Isn't it scandalous that back then, people believed in outmoded concepts like the Public's Right to Know? (Apparently, a few people today still think that way today. Time to get 'em.)

For example, here's a 1975 People magazine article. All existing copies of this monumentally insensitive article should be publicly burned:
April 28, 1975 Vol. 3 No. 16 
She Really Is a He: The Bizarre Liz Carmichael Auto Caper

When dream-car hypester Liz Carmichael went on the lam charged with defrauding her investors, police were puzzled to discover wigs, hair remover and well-padded bras in the abandoned $100,000 home the self-styled "widow" had shared with five children in Dallas (PEOPLE, March 10).  
Now the mystery has been dramatically cleared up. Liz was nabbed by the FBI climbing through the window of a rented Miami house clad in a pink checked pants suit. The fingerprints clinched it: she was a he. Liz was disclosed to be one Jerry Dean Michael, 47, a fugitive from justice since 1961.  
Many of the details of the masquerade remain murky, but apparently the 6', 175-pound Michael passed himself off as Liz Carmichael for 13 years. He evidently derived as much pleasure from his tightrope walk between sexual identities as from his numerous scams to relieve the public of loose cash—most recently as head of the Twentieth Century Motor Corp.  
As Liz Carmichael, Michael often boasted that he would "rule the auto industry like a queen" with a cheap, gas-economizing car called the Dale. Now he is wanted for questioning in connection with phony real estate sales, counterfeiting and gun running—not to mention the dream car.  
What about the five kids? Jerry Michael owns up to fathering them all. Vivian Barrett Michael—the woman Jerry married in 1959 and whom "Liz" was in the habit of introducing as her secretary—is the mother of the brood. "We love her just as much as we loved him. The children call her Mother Liz and me just plain Mother," attests Vivian of her husband, who last week said he is a transsexual who has had a sex change operation. Upon capture Jerry Michael insisted that for all the misadventures he is accused of, the dream car can live up to its 70 mpg claim. "I believe 100 percent in this car," claims the 50 percent man. 

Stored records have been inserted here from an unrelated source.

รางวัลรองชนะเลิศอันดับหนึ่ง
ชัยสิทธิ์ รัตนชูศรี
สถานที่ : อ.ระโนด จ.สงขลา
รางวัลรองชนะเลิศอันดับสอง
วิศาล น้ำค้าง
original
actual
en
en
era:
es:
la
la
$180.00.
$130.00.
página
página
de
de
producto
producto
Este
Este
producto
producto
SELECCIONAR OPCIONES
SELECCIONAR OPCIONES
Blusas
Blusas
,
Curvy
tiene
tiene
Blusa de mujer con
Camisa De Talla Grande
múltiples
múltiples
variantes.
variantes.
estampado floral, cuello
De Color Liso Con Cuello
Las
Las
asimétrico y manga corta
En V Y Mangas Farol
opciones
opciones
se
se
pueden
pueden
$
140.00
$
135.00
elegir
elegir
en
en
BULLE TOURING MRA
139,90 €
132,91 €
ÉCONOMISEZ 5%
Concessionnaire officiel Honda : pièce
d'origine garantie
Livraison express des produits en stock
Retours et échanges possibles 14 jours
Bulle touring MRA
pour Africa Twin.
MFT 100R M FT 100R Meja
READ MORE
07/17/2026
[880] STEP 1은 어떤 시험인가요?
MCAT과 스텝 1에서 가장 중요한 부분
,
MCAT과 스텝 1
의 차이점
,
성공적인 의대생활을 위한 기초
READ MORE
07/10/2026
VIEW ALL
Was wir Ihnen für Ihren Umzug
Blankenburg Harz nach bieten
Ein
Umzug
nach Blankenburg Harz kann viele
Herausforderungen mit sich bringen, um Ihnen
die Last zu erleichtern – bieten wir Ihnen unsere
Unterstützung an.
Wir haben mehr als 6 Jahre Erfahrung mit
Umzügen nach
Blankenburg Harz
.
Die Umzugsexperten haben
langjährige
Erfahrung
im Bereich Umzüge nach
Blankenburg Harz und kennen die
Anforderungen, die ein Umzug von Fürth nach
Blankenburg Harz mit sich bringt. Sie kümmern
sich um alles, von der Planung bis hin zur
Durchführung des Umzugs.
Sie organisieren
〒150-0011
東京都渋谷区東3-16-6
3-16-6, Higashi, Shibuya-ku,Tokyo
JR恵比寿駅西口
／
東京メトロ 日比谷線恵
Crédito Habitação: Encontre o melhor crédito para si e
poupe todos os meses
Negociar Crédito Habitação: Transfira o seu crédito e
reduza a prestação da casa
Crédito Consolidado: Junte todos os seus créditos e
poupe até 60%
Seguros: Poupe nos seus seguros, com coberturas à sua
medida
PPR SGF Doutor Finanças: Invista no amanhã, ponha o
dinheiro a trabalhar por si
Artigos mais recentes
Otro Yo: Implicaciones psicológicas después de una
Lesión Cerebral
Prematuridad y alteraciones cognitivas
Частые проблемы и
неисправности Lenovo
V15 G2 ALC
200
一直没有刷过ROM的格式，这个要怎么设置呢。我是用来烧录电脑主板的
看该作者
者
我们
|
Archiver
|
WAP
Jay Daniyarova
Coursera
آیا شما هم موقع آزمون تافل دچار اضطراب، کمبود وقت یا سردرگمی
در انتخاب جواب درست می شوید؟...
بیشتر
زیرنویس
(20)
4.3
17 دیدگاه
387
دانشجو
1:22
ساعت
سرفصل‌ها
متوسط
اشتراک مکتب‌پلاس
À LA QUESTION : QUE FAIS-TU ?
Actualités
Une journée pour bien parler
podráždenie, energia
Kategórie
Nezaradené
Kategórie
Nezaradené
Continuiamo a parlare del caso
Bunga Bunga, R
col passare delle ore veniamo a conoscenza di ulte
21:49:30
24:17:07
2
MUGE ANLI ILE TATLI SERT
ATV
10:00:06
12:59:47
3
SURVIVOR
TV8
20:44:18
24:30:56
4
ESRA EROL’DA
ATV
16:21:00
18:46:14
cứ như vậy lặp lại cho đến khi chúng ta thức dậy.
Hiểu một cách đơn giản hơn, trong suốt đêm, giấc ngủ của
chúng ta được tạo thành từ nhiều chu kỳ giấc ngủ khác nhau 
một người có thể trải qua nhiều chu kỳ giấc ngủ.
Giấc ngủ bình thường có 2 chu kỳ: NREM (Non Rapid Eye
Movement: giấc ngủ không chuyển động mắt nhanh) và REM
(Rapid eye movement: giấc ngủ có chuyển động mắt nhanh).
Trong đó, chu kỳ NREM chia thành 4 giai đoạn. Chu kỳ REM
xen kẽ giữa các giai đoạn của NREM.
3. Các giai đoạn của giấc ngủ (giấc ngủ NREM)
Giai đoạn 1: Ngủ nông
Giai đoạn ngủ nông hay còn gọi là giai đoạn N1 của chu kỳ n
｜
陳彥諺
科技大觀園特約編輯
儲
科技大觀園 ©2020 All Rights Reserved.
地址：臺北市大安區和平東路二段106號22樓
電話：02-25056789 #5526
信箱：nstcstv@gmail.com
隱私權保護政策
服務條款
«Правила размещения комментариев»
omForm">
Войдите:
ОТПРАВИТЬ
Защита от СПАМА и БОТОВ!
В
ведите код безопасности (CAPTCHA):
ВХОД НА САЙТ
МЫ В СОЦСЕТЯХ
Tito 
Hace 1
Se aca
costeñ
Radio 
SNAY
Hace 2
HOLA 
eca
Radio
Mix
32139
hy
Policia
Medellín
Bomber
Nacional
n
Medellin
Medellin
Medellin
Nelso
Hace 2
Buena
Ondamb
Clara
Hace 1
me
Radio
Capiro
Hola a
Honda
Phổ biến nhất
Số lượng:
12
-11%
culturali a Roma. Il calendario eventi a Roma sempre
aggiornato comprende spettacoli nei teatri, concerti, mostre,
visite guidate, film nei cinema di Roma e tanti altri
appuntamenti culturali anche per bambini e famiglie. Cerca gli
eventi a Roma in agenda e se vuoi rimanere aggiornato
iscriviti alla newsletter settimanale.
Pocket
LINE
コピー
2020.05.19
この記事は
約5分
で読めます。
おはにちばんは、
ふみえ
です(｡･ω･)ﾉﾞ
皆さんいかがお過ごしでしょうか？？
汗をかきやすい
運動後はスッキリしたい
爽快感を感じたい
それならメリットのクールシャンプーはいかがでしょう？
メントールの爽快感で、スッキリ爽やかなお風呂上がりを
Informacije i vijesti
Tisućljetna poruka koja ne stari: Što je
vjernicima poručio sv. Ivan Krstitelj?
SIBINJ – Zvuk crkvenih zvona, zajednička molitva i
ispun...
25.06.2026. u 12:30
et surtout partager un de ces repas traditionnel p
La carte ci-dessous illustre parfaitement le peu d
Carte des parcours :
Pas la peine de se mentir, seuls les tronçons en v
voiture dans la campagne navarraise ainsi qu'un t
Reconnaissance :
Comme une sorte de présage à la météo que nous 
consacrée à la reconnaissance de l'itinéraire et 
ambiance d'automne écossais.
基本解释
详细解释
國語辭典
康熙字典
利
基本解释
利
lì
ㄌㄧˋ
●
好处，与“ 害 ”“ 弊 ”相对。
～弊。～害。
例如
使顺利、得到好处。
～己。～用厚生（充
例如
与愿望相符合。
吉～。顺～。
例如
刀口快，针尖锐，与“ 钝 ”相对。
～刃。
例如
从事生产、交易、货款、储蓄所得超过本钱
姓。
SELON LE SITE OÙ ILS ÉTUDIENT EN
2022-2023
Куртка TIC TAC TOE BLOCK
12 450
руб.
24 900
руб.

And if public article and book-burnings a la Savonarola's Bonfire of the Vanities aren't enough to get the message across, a few public reporter-burnings pour encourager le autres should do the trick.

It's the least we can do for the poor, oppressed Liz Carmichaels of this world. As you know, the most important social justice project of the 21st Century is the War on Noticing, because noticing can interfere with America's most important human rights issue: that conmen sorry, con artists be wholly unimpeded in getting away with their diversity-related cons.